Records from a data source

# # #

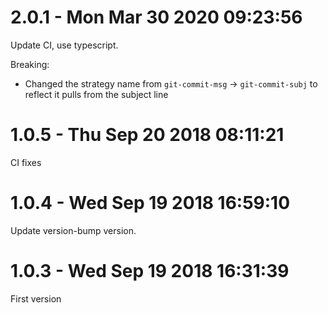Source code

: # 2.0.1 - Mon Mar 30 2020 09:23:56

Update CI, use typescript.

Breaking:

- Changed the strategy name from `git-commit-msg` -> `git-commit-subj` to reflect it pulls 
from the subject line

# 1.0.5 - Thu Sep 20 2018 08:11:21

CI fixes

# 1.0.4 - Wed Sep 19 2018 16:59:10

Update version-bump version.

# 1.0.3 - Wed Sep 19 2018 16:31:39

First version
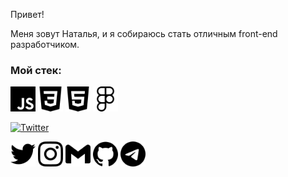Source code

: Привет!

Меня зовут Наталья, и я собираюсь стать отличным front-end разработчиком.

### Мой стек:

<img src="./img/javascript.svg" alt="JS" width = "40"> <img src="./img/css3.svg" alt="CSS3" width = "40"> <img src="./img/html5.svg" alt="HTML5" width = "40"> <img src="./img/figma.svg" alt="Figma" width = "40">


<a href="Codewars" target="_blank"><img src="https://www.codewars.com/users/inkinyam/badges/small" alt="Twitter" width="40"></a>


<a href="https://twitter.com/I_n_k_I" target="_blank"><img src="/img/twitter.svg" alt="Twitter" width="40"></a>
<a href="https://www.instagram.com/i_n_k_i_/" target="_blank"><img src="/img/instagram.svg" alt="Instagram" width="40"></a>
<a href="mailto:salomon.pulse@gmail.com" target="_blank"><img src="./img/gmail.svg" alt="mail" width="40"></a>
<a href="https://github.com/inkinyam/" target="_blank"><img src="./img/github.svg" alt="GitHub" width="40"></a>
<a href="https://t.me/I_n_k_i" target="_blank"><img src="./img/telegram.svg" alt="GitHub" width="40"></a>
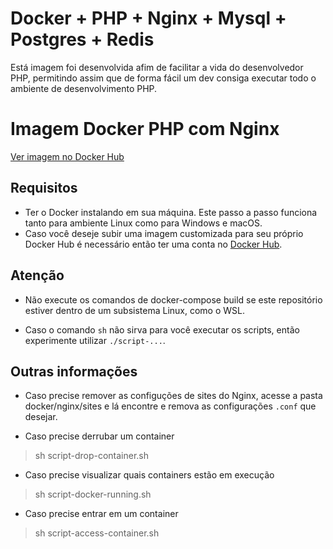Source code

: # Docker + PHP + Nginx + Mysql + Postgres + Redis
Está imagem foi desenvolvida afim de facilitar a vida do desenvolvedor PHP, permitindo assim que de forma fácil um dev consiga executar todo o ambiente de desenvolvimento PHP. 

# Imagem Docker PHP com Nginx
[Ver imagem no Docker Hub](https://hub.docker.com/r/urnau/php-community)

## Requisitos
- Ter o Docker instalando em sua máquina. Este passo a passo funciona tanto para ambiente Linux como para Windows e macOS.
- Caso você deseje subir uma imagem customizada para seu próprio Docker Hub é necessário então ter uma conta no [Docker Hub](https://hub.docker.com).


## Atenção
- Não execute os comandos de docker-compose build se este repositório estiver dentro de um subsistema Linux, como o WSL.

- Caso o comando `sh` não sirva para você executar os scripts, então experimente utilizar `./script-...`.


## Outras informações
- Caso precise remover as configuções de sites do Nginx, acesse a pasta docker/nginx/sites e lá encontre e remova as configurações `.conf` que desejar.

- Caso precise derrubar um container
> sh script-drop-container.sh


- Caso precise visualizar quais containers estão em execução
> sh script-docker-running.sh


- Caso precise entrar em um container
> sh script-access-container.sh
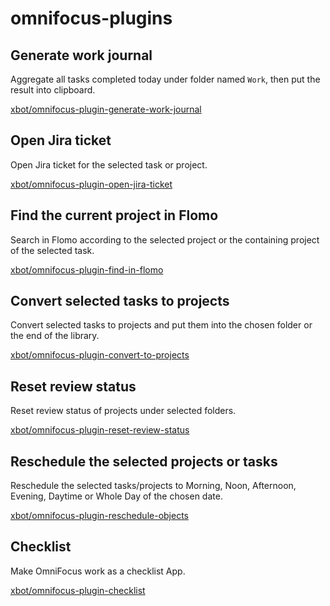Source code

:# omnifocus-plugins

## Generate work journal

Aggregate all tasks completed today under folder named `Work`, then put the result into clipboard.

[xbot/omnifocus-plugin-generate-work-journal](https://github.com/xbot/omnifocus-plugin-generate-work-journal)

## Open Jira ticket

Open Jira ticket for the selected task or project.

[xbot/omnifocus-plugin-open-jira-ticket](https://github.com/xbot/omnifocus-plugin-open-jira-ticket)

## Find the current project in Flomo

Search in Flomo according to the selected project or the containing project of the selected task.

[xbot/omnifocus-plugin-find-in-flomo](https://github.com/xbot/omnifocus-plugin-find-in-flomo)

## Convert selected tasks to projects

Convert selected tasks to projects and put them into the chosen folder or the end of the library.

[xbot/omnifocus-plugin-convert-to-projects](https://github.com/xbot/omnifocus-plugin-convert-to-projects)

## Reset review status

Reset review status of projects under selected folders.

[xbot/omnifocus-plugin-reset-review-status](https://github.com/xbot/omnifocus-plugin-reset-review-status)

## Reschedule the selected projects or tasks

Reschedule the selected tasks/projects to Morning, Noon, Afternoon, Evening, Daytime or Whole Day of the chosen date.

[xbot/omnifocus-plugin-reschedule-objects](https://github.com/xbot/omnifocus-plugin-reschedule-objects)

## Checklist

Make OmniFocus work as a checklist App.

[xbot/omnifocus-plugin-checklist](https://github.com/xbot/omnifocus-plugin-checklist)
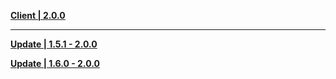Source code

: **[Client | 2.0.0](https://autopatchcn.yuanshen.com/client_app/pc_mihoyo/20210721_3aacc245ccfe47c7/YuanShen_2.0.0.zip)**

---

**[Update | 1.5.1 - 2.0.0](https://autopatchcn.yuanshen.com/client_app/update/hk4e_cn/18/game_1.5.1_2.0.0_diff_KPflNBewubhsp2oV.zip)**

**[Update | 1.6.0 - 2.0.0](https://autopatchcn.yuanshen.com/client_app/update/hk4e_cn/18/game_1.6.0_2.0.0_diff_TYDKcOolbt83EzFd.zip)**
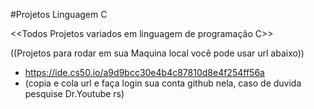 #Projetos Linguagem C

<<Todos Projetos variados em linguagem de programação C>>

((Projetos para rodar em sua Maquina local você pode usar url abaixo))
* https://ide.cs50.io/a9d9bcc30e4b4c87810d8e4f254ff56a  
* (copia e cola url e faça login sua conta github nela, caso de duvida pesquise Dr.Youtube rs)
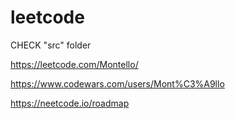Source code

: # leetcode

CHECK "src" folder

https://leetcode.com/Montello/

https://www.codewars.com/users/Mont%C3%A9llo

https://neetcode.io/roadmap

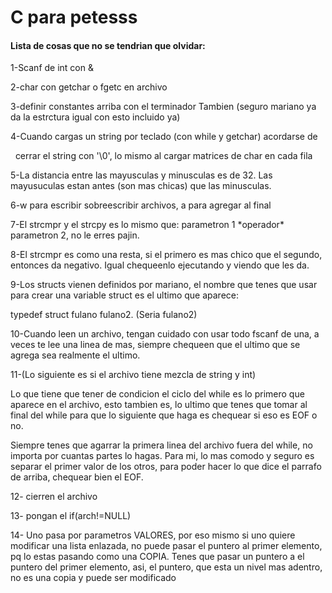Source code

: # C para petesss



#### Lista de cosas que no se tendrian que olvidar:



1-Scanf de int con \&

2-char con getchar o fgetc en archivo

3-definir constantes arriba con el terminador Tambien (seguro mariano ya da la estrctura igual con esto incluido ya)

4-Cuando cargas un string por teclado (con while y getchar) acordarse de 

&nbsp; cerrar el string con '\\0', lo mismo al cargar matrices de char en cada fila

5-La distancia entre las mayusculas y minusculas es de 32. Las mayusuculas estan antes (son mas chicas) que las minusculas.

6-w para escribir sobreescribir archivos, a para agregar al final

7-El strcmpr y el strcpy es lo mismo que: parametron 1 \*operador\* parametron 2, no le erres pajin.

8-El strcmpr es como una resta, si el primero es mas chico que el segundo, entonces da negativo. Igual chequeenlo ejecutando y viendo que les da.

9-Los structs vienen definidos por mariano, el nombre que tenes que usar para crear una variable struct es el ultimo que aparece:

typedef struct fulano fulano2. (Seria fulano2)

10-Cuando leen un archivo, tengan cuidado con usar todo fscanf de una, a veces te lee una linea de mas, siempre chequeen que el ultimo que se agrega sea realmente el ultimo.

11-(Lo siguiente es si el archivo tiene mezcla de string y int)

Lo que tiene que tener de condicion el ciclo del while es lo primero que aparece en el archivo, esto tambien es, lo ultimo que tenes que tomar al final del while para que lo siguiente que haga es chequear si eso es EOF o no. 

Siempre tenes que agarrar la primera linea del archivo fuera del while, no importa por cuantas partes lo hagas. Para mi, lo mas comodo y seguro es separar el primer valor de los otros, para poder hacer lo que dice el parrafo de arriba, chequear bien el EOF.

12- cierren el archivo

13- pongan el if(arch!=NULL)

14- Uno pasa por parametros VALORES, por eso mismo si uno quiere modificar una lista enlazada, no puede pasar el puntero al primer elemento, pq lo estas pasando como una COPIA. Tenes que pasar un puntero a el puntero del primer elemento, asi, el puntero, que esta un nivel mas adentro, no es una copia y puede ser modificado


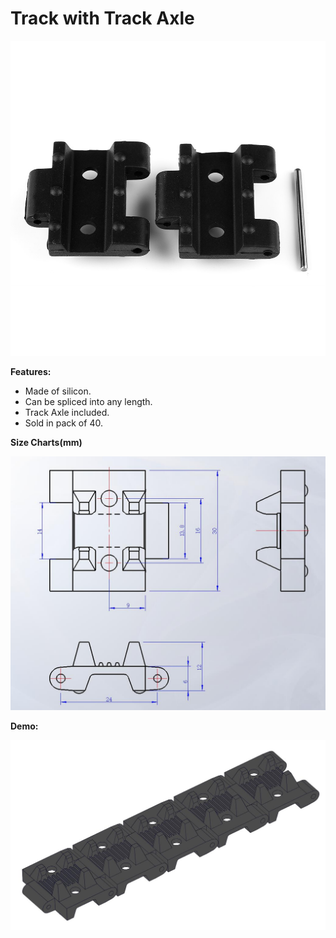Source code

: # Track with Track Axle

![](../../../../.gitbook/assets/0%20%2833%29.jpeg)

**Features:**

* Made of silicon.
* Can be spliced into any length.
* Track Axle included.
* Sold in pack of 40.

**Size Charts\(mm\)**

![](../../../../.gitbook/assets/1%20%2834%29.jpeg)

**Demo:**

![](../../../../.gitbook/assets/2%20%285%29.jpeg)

# # #

__Task objective__:
The word "assets" may appear in several lines of the data; count those lines and give only the number.

__Expected answer__:
3